Environmental perceptions as mediators of the relationship between the objective built environment and walking among socio-economically disadvantaged women
1 Research Foundation Flanders, Egmontstraat 5, 1000 Brussels, Belgium
2 Department of Movement and Sports Sciences, Ghent University, Watersportlaan 2, 90000 Ghent, Belgium
3 Centre for Physical Activity and Nutrition Research, School of Exercise and Nutrition Sciences, Deakin University, 221 Burwood Highway, Burwood, Victoria 3125, Australia
International Journal of Behavioral Nutrition and Physical Activity 2013, 10:108 doi:10.1186/1479-5868-10-108Published: 19 September 2013
Women living in socio-economically disadvantaged neighbourhoods are at increased risk for physical inactivity and associated health outcomes and are difficult to reach through personally tailored interventions. Targeting the built environment may be an effective strategy in this population subgroup. The aim of this study was to examine the mediating role of environmental perceptions in the relationship between the objective environment and walking for transportation/recreation among women from socio-economically disadvantaged neighbourhoods.
Baseline data of the Resilience for Eating and Activity Despite Inequality (READI) study were used. In total, 4139 women (18–46 years) completed a postal survey assessing physical environmental perceptions (aesthetics, neighbourhood physical activity environment, personal safety, neighbourhood social cohesion), physical activity, and socio-demographics. Objectively-assessed data on street connectivity and density of destinations were collected using a Geographic Information System database and based on the objective z-scores, an objective destinations/connectivity score was calculated. This index was positively scored, with higher scores representing a more favourable environment. Two-level mixed models regression analyses were conducted and the MacKinnon product-of-coefficients test was used to examine the mediating effects.

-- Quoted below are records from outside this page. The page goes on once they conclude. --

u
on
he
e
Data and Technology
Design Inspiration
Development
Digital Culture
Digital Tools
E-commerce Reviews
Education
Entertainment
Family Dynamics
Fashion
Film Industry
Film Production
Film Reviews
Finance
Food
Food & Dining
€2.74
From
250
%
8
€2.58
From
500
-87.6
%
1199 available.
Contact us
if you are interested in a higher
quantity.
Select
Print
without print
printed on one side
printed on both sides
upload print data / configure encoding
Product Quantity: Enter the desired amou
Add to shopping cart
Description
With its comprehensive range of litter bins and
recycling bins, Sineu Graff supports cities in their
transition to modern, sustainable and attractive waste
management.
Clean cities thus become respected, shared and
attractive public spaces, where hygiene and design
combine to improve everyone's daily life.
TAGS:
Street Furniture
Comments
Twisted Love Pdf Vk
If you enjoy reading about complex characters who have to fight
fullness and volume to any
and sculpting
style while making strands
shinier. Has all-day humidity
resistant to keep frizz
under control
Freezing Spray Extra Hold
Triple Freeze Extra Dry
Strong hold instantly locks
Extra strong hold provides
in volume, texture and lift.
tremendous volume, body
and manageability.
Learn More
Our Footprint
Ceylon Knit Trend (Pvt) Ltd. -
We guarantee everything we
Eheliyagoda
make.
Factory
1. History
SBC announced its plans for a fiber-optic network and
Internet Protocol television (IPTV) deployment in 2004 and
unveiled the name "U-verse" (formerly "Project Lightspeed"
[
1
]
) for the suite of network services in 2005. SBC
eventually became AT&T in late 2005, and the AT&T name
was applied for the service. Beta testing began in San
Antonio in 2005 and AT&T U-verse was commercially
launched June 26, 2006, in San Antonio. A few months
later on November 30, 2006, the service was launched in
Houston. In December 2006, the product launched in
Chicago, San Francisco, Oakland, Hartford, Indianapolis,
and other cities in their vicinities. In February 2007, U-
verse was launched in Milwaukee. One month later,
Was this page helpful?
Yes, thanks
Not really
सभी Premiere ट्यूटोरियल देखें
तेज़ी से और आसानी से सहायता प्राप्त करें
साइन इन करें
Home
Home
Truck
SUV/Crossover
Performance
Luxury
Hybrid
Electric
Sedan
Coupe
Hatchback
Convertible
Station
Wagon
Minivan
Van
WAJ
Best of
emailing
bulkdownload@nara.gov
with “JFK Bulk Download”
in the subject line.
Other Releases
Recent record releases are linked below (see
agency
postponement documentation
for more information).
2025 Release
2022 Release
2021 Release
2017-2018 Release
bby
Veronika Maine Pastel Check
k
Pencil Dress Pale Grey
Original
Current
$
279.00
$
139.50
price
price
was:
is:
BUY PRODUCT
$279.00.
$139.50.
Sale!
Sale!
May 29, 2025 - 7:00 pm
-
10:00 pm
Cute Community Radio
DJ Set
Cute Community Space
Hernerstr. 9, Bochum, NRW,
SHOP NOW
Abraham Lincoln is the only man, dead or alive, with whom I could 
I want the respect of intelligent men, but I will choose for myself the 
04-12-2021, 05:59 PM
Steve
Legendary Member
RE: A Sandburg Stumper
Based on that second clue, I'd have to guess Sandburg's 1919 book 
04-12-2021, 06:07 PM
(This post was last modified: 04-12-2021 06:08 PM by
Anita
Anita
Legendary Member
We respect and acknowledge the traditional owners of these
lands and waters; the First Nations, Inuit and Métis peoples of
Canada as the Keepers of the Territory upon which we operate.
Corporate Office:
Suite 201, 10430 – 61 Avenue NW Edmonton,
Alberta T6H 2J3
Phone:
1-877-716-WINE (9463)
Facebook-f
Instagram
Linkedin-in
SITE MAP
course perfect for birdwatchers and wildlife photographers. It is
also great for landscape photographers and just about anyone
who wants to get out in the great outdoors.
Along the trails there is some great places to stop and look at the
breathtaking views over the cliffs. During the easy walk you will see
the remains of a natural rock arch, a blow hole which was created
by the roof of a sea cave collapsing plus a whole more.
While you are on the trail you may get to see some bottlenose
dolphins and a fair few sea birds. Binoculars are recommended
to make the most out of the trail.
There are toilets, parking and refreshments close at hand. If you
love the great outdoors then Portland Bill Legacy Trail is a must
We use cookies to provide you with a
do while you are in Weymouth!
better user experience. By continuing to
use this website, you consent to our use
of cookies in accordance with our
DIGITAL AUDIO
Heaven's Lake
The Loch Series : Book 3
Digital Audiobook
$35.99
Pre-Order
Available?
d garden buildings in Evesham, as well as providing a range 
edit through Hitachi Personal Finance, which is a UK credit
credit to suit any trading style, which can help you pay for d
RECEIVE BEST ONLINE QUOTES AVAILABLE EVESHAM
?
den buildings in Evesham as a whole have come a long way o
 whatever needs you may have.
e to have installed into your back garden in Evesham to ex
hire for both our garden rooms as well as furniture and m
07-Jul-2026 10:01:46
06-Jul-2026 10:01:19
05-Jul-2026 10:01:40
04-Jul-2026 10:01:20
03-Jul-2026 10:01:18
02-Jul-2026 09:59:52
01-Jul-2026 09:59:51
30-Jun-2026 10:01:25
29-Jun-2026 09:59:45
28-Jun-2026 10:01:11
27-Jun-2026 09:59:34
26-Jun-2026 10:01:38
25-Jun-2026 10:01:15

The destinations/connectivity score was positively associated with transport-related walking. The perceived physical activity environment mediated 6.1% of this positive association. The destinations/connectivity score was negatively associated with leisure-time walking. Negative perceptions of aesthetics, personal safety and social cohesion of the neighbourhood jointly mediated 24.1% of this negative association.
For women living in socio-economically disadvantaged neighbourhoods, environmental perceptions were important mediators of the relationship between the objective built environment and walking. To increase both transport-related and leisure-time walking, it is necessary to improve both objective walkability-related characteristics (street connectivity and proximity of destinations), and perceptions of personal safety, favourable aesthetics and neighbourhood social cohesion.